The Euro was largely unresponsive to currency-specific news, perhaps as the EZ Unemployment Rate for August was unchanged at 6.4% as expected. On the US data, however, EUR/USD trended downwards throughout the US session, breaching its 50DMA (1.1040), and troughing at 1.1034 on account of the Dollar strength. ECB's de Guindos noted the fight against inflation is "not totally over", and the ECB need to watch services inflation, adding all options are open for the October rate decision. Similar to that latter de Guindos remark, ECB's Vasle said they cannot exclude or commit to a rate cut in October. Looking ahead to Thursday, there's a myriad of PMI data out of Europe, in addition to, EZ PPI.
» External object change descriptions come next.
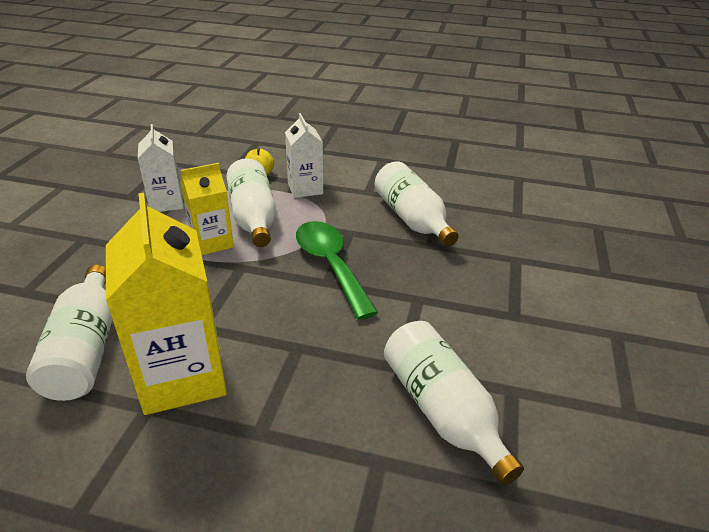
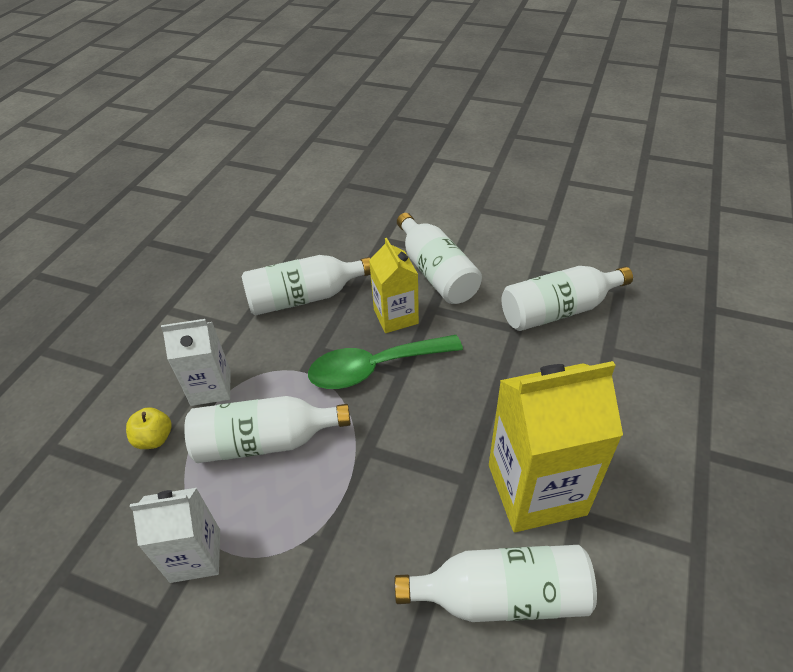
camera: 80 degrees left, 10 degrees up
(212, 242) = (311, 484): yellow carton -> yellow carton (396, 316)
(476, 300) = (436, 272): none -> white bottle

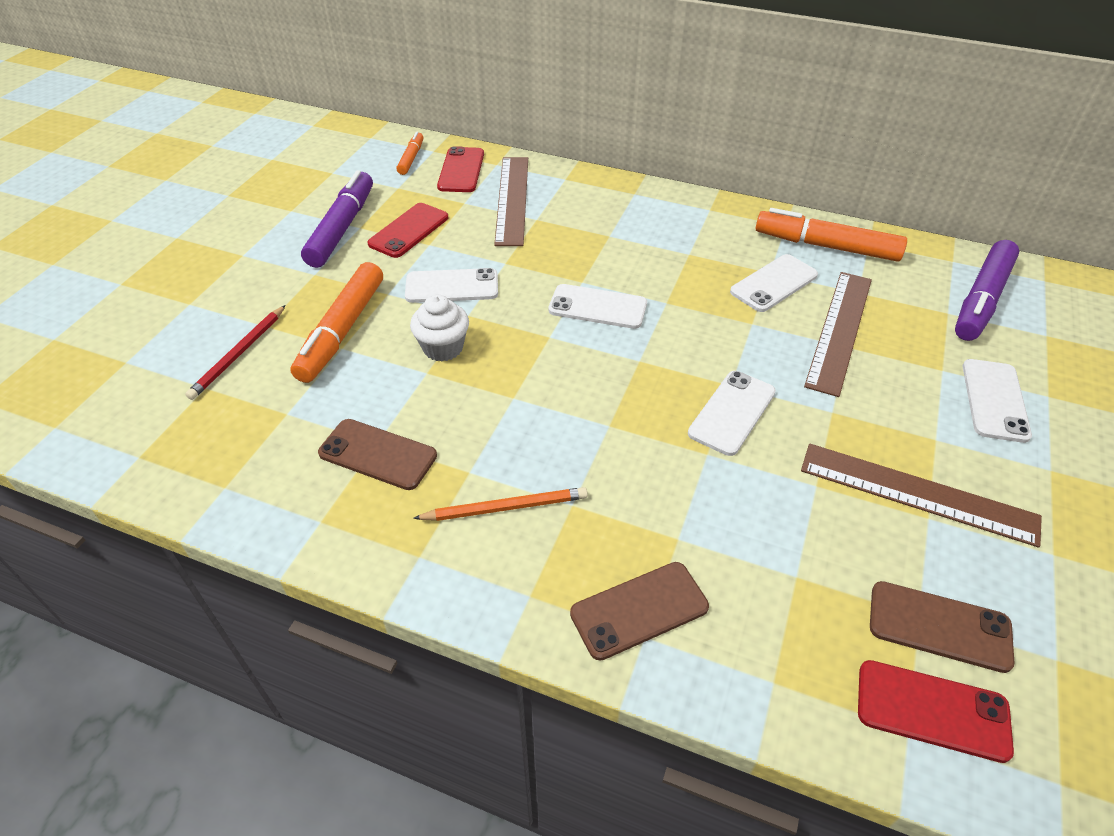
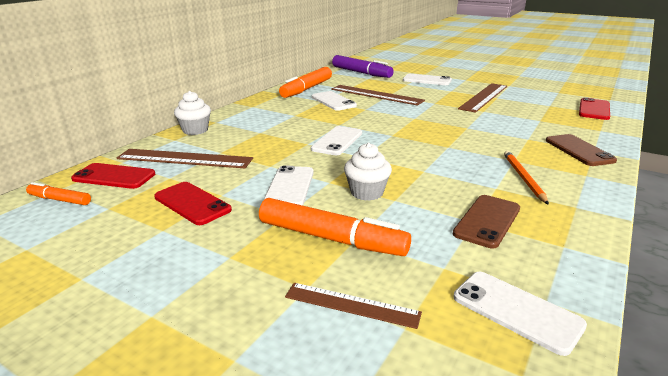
camera: 80 degrees left, 20 degrees down
(239, 354) = (351, 304): red pencil -> brown ruler
(342, 228) = (155, 240): purple marker -> none
(599, 185) = (195, 130): none -> white cupcake
(732, 412) = (436, 120): white phone -> white phone (516, 311)
(939, 626) = (553, 103): brown phone -> none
G10 FX were almost exclusively in the red, with havens lagging, particularly, the Yen, while Cyclical Currencies for the most part saw modest losses, except for the Aussie, which was flat, as the strong Retail Sales report seen earlier in the week upheld potential downside. Besides the US, EU and Japan, newsflow was fairly thin in the space, as pairs reacted to the US ADP report rather than direct influences. In the immediate vicinity, attention will mainly be concerned on the US data releases on Thursday, as newsflow continues to remain dry elsewhere, bar, UK's S&P Global Services PMI for September (expected unchanged at 52.8); Cable hovers around lows of 1.3246.

The Yen was by far the biggest mover in the G10 space, driven by Japan's PM Ishiba seemingly putting to bed for now, the growing hawkish sentiment surrounding himself, namely, "we are not in the environment for an additional rate hike". USD/JPY initial jolt higher on the move, persisted for the remainder of the day, taking the cross from 144.18 (pre Ishiba) to above the 146 handle. The unlikelihood of imminent rate hikes, was highlighted as well by BoJ's Governor Ueda saying markets remain unstable (previously said they will not hike rates when unstable) and Japan's economy is recovering moderately albeit with some weak signs.

EMFX performance versus the buck was mixed; upside was present in the MXN, COP and ZAR, whereas CLP, ILS, JUF, and PLN weakened. Brazilian Industrial Output data M/M was in line, although the Y/Y figure was slightly short of expectations, nonetheless, USD/BRL fell for a second consecutive day. Meanwhile, the NBP maintained the Base Rate at 5.75% as expected, with the Central Bank saying it may intervene in the FX market. Elsewhere, hawkish-leaning remarks from Banxico's Deputy Governor Heath supported the intraday outperformance in the peso (he noted rates should stay above 6-6.% for as long as possible; note, Heath dissented at the last Banxico meeting, voting to keep rates unchanged).